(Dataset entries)
____________________

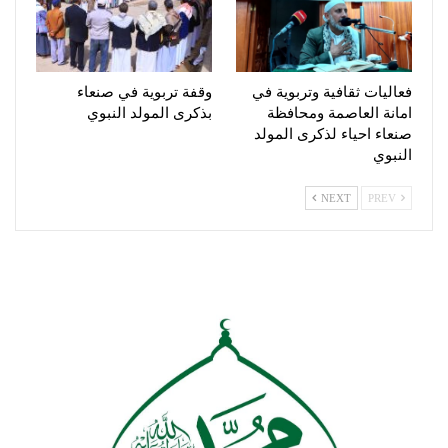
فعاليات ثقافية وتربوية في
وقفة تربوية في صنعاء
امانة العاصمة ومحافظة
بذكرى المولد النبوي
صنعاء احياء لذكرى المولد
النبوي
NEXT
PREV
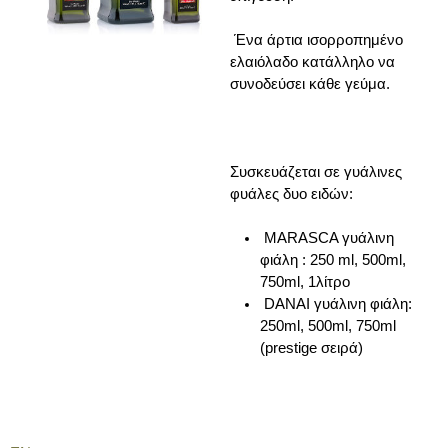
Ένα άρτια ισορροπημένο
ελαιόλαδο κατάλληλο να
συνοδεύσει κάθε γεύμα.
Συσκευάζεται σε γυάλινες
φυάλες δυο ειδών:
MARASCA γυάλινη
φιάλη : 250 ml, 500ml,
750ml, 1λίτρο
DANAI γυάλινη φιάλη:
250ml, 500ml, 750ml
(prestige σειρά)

____________________

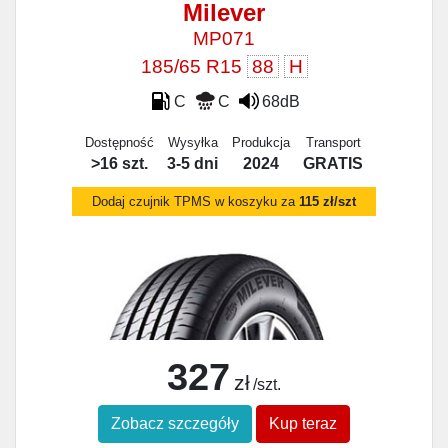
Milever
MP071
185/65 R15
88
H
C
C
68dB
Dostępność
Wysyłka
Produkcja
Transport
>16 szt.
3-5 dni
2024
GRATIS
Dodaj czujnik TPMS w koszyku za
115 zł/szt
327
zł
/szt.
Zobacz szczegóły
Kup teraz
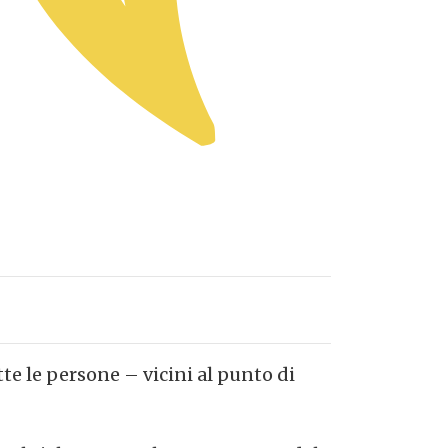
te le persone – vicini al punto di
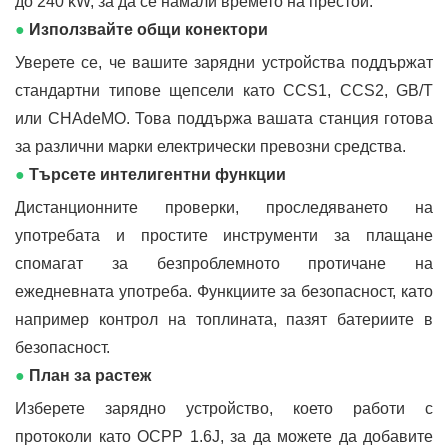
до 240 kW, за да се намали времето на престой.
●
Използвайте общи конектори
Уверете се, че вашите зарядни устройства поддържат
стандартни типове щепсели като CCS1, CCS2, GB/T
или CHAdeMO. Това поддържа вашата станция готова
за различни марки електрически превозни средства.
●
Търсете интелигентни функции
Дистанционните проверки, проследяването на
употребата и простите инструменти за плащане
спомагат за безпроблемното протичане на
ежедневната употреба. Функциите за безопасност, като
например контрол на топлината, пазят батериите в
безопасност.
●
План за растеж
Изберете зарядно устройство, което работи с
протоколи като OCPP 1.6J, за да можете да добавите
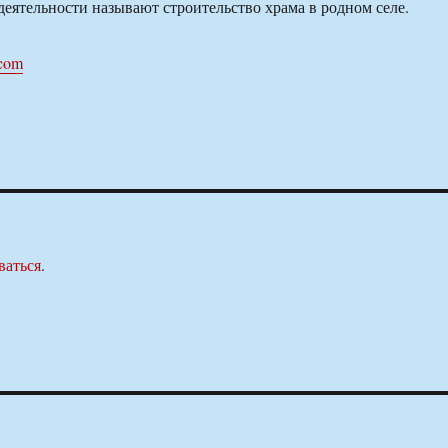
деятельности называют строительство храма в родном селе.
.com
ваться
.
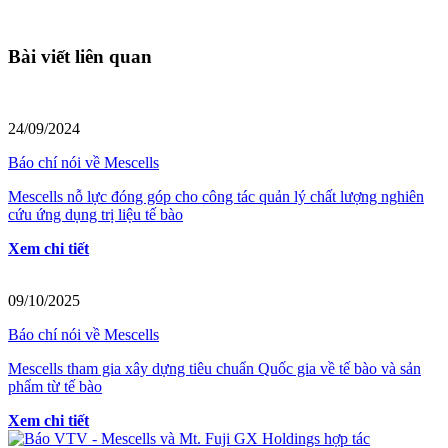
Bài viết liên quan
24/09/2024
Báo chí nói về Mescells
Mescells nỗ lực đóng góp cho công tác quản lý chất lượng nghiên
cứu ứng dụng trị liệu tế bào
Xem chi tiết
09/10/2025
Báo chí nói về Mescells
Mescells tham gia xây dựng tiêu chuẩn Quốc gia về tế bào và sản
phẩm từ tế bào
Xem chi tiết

____________________

WORK INSTRUCTION
Of the lines above, show those in which "γυάλινη" appears.

TASK RESPONSE
MARASCA γυάλινη
DANAI γυάλινη φιάλη:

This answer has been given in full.